WordPress has a great Export and Import plugin to help migrate data after you upgrade your WordPress version, perhaps.
This came to the fore yesterday when we started (there is a lot more to do) on that migration path going from WordPress version 3.0.3 to version 4.1.1 as you can read a bit about with WordPress Upgrade Primer Tutorial as shown below.
So the two parts to the Export and Import equation are …
- Export from WordPress 3.0.3
- Import into WordPress 4.1.1
… now you may naively think that you will be able to export once and import once, but various things may get in your way achieving that …
- the small settings for max_execution_time (eg. 30 should be temporarily 360) and max_input_time (eg. 60 should be temporarily 120) and memory_limit (eg. 70M should be temporarily 128M) in php.ini need to suit the memory requirements needed to create the Export file you upload to the live server
- even fixing requirement for step 1 you may (or the symptom of needing to do something as advised in step 1), as you Export, get the PHP error message “Fatal error: Maximum execution time of ? seconds exceeded in …” … where ? was 30 for us here … this error message will appear in the last line of the Export file so
tail -2 wordpress.2014-04-01.2014-07-01.xml would have been a Linux programmatical way of checking for the scenario shown a bit below - the small settings for upload_max_filesize (eg. 2M should be temporarily 32M) and post_max_size (eg. 8M should be temporarily 32M) in php.ini need to suit the size of the Import file you upload to the live server
- even fixing requirement for step 3 you may (or the symptom of needing to do something as advised in step 3), as you Import, get the PHP error message “Fatal Error: Allowed Memory Size of ? Bytes Exhausted” … where ? is a fairly big number … and this error message may show on your web page window
So it is probably better to do this job in chunks. We think if there is a blog posting each day a three month span (or perhaps one month span) of Export could be good if comments are included as well. And how to exclude the comments? Supposing your Start Date is April 2014 and End Date is June 2014 then, at Linux …
$ cat wordpress.2014-04-01.2014-07-01.xml | sed '/^[ \t]*<wp:comment>/s//<wp:comment>/g' | sed '/^[ \t]*<\/wp:comment>/s//<\/wp:comment>/g' > xwordpress.2014-04-01.2014-07-01.xml
$ cat xwordpress.2014-04-01.2014-07-01.xml | awk '/<wp:comment>/,/<\/wp:comment>/' > comment_2014_4.xml
$ comm -23 xwordpress.2014-04-01.2014-07-01.xml comment_2014_4.xml > no_comment_2014_4.xml
… would result in a suitable no_comment_2014_4.xml to Import into the WordPress MySql database. We thank this link and this link and this link.
More WordPress upgrade information tomorrow. Thanks for reading.
Previous relevant WordPress Upgrade Primer Tutorial is shown below.
It’s early days, and there is more to be done, but here at this WordPress blog we’re transitioning to version 4.1.1 from 3.0.3
Three major decisions involved …
- Do I keep the same theme?
- This one depends a bit, and we feel the answer stems from how you go piecing together on a local MAMP web server, for the MacBook Pro example, and how long you think it would take to transition in a change of theme.
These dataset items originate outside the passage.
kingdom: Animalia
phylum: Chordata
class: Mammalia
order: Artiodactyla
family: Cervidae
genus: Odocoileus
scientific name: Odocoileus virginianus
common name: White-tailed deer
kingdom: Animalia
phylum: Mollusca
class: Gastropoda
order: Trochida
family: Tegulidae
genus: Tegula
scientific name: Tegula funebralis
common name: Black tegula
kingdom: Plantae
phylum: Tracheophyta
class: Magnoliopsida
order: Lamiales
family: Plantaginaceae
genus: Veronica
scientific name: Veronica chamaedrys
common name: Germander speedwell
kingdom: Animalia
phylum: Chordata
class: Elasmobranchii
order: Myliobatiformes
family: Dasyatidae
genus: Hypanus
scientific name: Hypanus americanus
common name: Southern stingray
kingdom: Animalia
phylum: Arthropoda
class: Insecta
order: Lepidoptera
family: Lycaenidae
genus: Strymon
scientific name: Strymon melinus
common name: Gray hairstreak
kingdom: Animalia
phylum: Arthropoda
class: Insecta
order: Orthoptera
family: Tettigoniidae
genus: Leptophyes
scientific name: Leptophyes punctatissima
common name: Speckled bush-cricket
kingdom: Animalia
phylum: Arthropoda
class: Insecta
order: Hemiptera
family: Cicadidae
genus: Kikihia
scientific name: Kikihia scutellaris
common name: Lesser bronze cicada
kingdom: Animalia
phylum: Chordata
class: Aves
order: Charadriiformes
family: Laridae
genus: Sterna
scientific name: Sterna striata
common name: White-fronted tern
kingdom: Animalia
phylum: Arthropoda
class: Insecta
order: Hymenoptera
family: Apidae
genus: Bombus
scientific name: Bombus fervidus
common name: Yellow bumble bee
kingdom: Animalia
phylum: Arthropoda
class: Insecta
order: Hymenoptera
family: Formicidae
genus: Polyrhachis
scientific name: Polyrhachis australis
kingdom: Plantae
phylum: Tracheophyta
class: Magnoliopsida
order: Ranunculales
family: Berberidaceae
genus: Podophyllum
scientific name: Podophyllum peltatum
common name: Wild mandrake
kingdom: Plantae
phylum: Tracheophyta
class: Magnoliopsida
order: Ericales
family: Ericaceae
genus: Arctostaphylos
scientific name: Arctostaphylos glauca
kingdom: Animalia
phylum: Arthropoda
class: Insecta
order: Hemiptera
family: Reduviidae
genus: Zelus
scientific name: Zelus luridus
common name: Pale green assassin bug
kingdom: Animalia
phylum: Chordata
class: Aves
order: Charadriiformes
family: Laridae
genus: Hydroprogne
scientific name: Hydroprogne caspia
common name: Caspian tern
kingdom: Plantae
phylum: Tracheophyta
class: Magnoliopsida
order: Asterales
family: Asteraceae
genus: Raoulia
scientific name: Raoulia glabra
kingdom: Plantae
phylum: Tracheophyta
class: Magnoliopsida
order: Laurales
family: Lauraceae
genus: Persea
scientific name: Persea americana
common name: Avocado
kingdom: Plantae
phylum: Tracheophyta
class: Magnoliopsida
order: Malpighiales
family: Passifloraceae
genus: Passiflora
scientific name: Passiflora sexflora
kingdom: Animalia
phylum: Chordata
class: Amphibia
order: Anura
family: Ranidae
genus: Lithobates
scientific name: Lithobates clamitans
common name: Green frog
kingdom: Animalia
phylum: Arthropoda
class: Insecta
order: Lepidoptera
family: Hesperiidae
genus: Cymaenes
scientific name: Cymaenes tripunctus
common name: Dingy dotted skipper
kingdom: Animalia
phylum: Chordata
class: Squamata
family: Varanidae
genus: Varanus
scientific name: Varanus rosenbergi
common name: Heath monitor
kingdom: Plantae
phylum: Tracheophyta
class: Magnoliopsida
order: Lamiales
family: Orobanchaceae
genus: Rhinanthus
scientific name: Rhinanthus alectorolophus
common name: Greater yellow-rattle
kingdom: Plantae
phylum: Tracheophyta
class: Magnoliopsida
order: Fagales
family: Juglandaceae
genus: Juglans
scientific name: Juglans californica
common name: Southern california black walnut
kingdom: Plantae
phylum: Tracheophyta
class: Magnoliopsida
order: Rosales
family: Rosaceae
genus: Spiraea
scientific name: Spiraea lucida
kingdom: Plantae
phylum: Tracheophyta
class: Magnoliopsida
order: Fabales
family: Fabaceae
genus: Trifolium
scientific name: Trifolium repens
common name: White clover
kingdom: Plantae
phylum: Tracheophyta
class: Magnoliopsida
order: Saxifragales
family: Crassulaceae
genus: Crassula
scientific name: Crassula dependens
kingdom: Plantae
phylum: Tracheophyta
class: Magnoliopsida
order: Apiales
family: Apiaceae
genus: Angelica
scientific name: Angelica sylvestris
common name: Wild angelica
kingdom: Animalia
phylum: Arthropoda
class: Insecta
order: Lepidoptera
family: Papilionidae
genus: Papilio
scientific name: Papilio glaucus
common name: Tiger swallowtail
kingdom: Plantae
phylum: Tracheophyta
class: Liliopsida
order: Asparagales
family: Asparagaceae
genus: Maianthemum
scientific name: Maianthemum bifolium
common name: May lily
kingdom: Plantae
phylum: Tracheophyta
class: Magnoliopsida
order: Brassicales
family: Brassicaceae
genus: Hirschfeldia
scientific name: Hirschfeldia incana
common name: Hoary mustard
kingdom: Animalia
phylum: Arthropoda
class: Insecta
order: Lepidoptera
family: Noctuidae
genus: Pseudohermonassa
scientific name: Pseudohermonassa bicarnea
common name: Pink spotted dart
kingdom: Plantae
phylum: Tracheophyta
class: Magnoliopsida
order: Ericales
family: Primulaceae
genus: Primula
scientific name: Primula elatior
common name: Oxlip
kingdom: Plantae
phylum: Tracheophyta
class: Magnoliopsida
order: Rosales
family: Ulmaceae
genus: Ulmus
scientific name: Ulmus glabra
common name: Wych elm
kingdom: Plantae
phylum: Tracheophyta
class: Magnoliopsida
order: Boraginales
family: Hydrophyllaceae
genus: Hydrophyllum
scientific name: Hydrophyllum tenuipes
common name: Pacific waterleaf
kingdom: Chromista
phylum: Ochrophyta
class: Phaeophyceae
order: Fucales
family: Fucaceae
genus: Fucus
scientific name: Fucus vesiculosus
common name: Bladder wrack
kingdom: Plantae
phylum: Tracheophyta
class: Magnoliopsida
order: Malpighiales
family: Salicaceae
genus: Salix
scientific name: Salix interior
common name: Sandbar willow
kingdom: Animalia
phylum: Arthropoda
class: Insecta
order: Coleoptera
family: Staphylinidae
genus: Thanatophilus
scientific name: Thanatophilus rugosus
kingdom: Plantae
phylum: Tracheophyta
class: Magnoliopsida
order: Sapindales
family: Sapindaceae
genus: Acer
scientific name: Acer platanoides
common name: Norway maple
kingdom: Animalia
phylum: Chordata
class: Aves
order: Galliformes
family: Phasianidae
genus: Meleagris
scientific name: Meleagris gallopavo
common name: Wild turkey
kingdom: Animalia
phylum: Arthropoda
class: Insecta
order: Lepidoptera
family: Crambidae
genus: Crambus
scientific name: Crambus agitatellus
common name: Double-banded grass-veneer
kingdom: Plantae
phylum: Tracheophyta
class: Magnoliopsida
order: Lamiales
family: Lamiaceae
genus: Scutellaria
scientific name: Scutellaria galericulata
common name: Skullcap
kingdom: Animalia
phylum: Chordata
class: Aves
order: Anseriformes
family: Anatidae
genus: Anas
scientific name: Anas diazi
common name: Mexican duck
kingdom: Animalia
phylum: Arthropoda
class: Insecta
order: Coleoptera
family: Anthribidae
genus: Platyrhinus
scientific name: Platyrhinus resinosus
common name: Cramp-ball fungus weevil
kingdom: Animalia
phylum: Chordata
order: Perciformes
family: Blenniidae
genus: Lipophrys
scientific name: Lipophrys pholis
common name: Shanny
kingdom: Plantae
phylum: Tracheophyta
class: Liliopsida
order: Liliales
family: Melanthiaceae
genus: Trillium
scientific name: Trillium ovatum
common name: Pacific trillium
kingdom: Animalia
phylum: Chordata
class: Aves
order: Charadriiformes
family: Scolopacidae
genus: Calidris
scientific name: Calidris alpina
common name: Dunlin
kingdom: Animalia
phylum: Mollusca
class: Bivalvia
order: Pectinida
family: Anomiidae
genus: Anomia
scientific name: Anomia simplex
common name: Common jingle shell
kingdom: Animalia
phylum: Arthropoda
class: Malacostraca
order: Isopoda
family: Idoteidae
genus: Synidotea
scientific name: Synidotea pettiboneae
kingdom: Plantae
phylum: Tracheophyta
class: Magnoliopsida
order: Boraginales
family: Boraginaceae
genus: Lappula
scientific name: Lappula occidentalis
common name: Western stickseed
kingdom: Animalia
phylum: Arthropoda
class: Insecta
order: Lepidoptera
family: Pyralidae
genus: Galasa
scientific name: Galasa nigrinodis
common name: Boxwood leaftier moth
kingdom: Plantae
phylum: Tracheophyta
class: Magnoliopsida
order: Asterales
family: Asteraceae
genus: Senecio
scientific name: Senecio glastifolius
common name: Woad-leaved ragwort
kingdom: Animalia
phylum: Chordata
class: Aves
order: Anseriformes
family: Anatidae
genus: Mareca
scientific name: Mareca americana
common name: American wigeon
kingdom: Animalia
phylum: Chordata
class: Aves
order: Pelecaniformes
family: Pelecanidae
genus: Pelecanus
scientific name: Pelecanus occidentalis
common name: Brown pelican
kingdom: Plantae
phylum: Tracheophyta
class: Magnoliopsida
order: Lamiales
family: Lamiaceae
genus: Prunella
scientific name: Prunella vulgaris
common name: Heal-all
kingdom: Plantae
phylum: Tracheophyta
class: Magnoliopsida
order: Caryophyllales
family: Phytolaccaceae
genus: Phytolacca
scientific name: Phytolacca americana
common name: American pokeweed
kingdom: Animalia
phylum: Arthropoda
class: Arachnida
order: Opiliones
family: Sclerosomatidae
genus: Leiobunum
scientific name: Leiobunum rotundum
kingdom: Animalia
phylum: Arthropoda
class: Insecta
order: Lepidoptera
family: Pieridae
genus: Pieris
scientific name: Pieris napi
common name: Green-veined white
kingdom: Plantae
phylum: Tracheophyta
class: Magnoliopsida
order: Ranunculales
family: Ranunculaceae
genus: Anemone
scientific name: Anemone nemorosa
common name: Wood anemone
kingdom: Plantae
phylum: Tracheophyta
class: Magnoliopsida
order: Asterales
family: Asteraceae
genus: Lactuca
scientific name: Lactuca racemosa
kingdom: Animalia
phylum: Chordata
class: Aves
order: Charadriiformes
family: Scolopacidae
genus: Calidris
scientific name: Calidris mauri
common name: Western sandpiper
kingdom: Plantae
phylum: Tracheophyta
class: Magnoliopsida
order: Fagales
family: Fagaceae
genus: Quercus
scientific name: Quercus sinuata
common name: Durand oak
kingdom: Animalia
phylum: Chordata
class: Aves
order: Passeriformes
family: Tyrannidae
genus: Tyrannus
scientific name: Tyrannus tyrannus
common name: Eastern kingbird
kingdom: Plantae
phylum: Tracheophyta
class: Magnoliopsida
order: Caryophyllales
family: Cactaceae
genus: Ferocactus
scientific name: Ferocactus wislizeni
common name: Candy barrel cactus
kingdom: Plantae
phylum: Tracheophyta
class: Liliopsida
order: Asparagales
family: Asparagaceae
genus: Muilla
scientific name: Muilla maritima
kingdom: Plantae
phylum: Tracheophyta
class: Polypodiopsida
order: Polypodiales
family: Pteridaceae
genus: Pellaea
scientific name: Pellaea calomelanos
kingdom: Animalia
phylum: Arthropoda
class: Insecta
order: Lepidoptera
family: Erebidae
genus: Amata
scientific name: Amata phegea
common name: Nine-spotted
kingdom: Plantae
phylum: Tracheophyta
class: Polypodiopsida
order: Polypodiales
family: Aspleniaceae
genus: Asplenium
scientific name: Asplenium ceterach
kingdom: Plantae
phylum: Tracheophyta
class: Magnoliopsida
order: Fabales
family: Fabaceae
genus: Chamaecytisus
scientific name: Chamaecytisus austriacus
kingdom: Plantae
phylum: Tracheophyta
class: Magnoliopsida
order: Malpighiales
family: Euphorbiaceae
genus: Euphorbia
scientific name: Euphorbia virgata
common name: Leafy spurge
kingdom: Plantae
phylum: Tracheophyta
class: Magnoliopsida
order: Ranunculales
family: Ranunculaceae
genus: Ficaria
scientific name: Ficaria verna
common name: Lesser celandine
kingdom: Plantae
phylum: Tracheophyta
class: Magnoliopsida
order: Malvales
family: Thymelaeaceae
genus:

With this upgrade we tinkered with themes Twenty Fourteen, Twenty Thirteen and Twenty Fifteen with degrading success, and plumped instead to reinstall our previous theme Twenty Ten. Think it was a good decision, as if you are sticking with WordPress default themes, Twenty Ten is still a good theme in my opinion. Of course, you may have your own theme you like in mind and then you should invest the hours it will take to transition all the styling changes inherent in a shift of theme.
- Do I change the permalink arrangement?
- In our previous WordPress blog we were using the default “?p=[postId]” arrangement which the search engines do not like … and you can understand why, in that to glean the best categorization of a webpage’s content gist, the search engines have to parse the whole page, whereas a permalink arrangement such as …
/%postname%/
teamed up with a meaningful title, can tell a search engine so much about the webpage content just from its URL. So we went ahead and tried for the best option we’d read about, as above, and it all worked well at MAMP but getting to the live server we needed the great advice of this link from a WordPress forum, and it panned out for us that the WordPress install was doing everything right as far as its “.htaccess” file was concerned, but in our “httpd.conf” Apache configuration file we needed to specify …
<Directory [path to new WordPress document root directory]>
# ... other directives...
AllowOverride All
</Directory>
to make things better - Do I filter comments more?
- Definitely that would be good, and the great choice is between the Akismet plugin and Captcha option, or both, and as we suspected, we think more people like Akismet here, and I’ve always liked it more too, because Captcha excludes some users from ever accessing your blog. Akismet was already installed with WordPress, and activation for a personal blog like this one just involves getting an API_KEY from Akismet … so thanks a lot.